Eldoret-Kampala pipeline will revert all oil exports to Uganda

Trucks.

The Eldoret/Kampala pipeline project carries a number of investor risks.

Photo credit: File | Nation Media Group

I use the word “revert” because prior to 1977, all oil exports to Great Lakes countries were done by Ugandan oil companies from Kampala. Block trains from Mombasa oil terminals would haul petroleum products to Kampala, Jinja and Kasese oil depots where exports to Rwanda, Eastern DRC, and South Sudan were loaded.

Then in mid-1977 the East African Community (EAC) collapsed and with it the regional railways and lake transport systems. As EAC countries shared the railway assets, deliveries of oil to export markets could not be guaranteed.

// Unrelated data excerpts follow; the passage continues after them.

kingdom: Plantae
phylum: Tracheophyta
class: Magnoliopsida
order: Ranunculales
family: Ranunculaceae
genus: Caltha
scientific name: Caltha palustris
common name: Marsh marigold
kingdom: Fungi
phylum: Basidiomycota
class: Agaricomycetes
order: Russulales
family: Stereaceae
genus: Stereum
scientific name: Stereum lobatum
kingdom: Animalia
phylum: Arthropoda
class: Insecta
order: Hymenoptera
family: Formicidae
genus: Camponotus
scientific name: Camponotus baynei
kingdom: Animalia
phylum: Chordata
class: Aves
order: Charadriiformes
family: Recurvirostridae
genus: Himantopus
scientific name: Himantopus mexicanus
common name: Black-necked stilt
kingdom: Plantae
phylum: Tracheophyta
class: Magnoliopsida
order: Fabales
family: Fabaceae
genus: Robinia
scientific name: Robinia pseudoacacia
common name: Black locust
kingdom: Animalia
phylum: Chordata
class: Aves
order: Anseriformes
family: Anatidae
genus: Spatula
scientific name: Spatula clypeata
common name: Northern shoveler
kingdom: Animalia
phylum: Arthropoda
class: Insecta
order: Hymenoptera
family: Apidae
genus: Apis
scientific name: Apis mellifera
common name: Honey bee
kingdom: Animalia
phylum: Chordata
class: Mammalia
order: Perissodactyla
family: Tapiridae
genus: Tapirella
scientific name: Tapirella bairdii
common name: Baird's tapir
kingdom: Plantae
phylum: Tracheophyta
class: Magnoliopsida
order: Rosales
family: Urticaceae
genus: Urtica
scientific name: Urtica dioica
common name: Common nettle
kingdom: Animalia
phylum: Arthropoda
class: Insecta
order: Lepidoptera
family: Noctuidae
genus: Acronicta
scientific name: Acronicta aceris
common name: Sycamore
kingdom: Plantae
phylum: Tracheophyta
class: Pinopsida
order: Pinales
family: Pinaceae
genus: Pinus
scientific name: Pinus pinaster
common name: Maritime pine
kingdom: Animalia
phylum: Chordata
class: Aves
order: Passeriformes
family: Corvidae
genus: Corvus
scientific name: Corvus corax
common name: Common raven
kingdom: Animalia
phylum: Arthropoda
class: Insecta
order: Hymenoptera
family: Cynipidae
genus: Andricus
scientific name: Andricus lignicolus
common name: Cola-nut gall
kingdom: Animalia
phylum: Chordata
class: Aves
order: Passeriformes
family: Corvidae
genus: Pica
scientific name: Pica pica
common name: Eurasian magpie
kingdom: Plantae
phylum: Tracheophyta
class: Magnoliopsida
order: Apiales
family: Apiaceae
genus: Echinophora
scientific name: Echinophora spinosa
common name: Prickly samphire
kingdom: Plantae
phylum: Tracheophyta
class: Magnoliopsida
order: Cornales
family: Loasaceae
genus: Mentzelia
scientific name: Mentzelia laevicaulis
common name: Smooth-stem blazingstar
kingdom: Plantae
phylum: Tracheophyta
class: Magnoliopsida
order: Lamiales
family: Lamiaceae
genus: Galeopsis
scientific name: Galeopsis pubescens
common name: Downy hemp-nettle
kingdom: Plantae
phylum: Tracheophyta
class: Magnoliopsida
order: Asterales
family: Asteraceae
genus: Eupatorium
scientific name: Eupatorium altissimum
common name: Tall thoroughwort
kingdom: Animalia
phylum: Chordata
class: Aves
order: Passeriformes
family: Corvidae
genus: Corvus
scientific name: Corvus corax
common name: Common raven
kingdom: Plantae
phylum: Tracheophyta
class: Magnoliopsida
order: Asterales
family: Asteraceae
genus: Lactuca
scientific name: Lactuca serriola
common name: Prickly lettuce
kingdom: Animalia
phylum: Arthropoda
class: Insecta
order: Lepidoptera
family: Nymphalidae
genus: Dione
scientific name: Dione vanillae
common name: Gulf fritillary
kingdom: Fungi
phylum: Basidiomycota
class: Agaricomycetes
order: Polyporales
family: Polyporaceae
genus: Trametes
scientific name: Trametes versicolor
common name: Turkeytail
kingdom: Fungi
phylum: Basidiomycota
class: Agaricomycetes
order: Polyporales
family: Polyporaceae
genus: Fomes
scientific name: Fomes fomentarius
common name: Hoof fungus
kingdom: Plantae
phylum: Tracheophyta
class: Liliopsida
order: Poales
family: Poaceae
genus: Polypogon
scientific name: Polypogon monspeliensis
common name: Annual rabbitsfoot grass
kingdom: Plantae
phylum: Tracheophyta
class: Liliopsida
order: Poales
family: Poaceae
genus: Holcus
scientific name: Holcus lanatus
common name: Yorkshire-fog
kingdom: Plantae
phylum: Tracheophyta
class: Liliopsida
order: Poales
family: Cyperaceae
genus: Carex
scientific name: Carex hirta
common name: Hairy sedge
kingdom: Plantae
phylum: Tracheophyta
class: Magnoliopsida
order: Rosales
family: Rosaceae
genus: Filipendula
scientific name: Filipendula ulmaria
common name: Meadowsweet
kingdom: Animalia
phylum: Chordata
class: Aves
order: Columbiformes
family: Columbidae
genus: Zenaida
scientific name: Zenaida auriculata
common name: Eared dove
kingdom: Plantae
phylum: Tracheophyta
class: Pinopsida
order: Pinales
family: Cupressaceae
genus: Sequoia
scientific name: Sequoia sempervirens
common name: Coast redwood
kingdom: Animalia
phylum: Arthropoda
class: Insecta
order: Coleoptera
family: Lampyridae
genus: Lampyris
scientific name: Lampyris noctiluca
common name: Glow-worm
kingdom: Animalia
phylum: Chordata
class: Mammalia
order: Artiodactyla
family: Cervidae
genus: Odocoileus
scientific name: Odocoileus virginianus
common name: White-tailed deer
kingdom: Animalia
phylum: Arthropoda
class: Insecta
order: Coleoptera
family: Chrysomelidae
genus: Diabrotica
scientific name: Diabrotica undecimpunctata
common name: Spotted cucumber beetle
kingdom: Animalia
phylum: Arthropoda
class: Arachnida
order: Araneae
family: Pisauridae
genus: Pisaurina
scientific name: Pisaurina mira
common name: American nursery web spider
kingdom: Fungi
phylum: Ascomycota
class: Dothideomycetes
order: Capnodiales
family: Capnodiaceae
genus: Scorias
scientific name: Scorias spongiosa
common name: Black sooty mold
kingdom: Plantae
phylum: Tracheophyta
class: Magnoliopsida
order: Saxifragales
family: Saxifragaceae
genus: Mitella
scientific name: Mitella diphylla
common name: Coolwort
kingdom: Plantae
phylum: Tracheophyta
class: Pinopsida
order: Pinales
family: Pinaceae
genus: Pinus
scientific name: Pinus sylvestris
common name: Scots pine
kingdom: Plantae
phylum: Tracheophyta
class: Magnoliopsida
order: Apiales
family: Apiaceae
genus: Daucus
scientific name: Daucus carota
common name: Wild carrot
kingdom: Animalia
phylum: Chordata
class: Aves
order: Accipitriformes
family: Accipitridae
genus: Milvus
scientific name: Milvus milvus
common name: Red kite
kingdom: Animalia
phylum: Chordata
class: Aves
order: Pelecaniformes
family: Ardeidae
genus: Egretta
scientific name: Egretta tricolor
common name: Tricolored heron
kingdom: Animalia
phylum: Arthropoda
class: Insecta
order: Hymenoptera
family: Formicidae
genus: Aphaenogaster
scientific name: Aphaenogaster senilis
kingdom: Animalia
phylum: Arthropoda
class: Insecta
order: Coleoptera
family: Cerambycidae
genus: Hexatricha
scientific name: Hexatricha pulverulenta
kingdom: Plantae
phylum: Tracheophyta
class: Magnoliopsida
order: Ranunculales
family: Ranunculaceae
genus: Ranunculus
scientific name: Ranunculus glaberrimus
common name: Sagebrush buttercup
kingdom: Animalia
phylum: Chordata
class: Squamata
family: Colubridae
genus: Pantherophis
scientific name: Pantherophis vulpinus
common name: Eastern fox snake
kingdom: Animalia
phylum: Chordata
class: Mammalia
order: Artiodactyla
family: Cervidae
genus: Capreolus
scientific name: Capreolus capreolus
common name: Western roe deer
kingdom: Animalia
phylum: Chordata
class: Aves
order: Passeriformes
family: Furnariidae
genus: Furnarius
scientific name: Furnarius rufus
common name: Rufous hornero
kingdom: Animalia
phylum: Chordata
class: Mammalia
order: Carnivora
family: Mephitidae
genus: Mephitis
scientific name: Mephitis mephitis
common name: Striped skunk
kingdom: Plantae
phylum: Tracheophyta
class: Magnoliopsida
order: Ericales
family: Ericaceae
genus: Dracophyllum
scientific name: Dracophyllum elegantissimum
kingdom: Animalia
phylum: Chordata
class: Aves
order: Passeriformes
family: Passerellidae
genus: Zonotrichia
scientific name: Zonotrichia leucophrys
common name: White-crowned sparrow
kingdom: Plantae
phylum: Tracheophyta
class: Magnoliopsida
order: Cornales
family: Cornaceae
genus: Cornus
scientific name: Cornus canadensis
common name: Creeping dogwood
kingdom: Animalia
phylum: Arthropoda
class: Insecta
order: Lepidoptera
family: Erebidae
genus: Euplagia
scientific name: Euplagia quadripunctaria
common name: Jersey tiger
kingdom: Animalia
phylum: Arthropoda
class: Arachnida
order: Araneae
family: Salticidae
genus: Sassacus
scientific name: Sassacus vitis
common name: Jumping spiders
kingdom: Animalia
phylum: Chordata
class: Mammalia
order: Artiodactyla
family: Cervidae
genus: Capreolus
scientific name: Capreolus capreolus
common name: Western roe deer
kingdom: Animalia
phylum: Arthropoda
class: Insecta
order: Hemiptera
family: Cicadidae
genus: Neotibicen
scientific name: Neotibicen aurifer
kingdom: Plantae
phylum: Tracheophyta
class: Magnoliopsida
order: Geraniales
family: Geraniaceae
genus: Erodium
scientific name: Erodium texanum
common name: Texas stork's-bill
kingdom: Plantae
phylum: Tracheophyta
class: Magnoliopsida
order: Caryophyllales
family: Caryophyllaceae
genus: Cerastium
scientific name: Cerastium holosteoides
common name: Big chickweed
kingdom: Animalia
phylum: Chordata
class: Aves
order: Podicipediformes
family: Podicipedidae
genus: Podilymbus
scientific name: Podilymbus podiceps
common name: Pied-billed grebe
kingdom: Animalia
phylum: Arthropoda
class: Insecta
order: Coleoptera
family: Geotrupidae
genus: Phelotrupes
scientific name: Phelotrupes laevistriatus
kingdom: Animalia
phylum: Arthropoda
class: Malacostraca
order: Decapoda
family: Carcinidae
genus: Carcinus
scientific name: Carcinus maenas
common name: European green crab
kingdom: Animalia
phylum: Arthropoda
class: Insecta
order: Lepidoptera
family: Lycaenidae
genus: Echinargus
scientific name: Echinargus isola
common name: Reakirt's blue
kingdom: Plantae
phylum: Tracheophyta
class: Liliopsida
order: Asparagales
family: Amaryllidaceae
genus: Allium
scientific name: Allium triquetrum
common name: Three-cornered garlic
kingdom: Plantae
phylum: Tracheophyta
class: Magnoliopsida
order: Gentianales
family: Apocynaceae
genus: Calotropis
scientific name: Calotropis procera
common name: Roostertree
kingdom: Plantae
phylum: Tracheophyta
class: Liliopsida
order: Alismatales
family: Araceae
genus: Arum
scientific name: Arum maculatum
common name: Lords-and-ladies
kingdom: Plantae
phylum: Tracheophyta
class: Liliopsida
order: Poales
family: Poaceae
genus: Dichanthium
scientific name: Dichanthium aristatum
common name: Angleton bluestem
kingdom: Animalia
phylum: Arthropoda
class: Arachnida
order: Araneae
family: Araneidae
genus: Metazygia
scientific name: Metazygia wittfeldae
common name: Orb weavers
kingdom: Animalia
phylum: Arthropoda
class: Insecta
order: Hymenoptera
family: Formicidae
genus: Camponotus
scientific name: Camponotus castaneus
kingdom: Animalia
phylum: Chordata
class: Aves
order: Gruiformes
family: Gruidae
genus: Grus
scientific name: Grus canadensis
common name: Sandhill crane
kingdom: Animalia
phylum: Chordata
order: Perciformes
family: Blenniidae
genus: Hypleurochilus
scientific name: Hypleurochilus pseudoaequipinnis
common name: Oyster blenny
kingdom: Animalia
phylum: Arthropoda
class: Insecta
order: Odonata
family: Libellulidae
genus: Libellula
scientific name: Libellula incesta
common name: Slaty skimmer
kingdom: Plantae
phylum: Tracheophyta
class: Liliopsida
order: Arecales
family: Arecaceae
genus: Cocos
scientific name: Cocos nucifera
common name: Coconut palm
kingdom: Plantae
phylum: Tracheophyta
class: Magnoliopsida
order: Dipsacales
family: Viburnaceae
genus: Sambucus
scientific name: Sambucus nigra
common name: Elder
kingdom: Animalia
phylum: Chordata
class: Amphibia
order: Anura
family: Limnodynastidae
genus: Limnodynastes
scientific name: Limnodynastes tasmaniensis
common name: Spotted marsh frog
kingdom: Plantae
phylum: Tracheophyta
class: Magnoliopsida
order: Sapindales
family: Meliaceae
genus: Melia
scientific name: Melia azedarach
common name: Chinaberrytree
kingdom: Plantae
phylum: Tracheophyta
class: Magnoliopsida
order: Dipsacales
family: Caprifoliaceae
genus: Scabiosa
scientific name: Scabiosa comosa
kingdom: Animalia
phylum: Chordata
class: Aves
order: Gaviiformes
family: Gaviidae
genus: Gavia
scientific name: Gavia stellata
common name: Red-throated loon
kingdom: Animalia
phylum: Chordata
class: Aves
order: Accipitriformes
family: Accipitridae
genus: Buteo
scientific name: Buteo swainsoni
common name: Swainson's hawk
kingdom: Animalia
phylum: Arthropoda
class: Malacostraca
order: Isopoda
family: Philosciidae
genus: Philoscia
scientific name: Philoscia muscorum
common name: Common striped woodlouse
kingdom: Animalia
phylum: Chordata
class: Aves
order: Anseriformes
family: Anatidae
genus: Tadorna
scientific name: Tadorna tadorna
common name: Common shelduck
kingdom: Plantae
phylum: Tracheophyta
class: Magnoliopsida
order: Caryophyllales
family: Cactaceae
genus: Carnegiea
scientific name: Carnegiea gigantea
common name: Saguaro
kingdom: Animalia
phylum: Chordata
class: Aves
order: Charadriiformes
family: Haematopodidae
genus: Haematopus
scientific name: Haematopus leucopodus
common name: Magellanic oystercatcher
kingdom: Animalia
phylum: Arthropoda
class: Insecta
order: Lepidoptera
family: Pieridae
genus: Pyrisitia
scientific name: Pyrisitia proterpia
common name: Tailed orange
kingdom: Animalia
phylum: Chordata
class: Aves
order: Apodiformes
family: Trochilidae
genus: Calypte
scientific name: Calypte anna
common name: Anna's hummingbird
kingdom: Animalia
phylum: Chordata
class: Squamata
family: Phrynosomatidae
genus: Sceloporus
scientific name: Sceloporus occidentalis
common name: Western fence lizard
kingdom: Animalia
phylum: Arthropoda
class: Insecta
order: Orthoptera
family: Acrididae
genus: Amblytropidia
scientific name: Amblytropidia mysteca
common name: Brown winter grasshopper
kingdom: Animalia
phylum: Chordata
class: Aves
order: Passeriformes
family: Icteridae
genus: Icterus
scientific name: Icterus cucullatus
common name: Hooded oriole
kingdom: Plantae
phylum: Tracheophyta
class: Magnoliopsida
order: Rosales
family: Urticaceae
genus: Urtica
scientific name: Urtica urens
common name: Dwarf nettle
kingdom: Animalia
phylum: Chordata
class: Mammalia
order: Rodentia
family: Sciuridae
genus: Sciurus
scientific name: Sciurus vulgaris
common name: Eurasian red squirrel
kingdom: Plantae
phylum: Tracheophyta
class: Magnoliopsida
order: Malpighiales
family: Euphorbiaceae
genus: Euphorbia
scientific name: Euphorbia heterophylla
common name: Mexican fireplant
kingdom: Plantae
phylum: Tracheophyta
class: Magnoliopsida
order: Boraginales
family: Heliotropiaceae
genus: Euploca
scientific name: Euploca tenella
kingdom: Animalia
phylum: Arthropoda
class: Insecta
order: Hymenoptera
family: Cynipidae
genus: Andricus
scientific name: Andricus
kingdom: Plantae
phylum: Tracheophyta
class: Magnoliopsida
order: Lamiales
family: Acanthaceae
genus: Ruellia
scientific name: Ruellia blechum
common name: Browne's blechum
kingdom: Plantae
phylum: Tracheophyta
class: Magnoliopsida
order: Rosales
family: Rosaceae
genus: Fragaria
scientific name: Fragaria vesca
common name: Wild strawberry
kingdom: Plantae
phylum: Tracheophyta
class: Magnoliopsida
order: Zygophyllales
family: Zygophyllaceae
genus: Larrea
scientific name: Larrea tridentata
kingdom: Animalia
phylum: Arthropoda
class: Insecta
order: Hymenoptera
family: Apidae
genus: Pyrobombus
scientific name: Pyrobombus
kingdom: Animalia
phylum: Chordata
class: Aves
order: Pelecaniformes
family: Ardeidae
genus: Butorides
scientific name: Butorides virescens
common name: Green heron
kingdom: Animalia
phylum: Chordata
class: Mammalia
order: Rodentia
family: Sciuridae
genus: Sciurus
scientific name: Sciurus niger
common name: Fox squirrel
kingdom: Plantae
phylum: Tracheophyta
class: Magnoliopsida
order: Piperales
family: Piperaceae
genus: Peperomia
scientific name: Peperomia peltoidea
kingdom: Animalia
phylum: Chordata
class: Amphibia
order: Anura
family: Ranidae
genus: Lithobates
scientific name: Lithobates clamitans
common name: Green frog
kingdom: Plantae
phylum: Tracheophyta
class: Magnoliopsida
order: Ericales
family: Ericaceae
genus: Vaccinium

Mandera transporters grabbed the opportunity and relocated their trucks from Somalia to Kenya to transport goods and oil from Mombasa to Uganda. Somalia was all road transport as the country has no railways.

In response to the crisis, the Rwanda government formed a State transport company (STIR Kigali) to haul imports from Mombasa, and a State oil company (Petrorwanda) to source products direct from Kenya. On their part, Kenyan oil companies introduced a new exports business line to service regional exports.

When the new oil pipeline reached Nairobi in 1978, oil exports shifted from Mombasa to Nairobi oil terminals, while the 1993 pipeline extension to Kisumu and Eldoret pushed exports further west.

And when the pipeline extension agreed by Presidents William Ruto and Yoweri Museveni last month is done, all Great Lakes oil exports will revert to Kampala.

Relocation of exports to Uganda will compel Kenyan oil companies to surrender their export business to Uganda firms. However, I see the Uganda National Oil Company (UNOC) being the main exporter of products from Uganda to Great Lakes neighbours, with supply chain backing from Middle East oil traders who have penned supply arrangements with UNOC.

Rwanda may opt to extend the pipeline from Kampala to Kigali and abandon petroleum sourcing from Dar Es Salaam.

The Eldoret/Kampala pipeline project carries a number of investor risks. This will be a new petroleum infrastructure investment at a time the world is going through an energy transition to electric mobility, a factor that makes future oil demands and throughputs for the pipeline uncertain.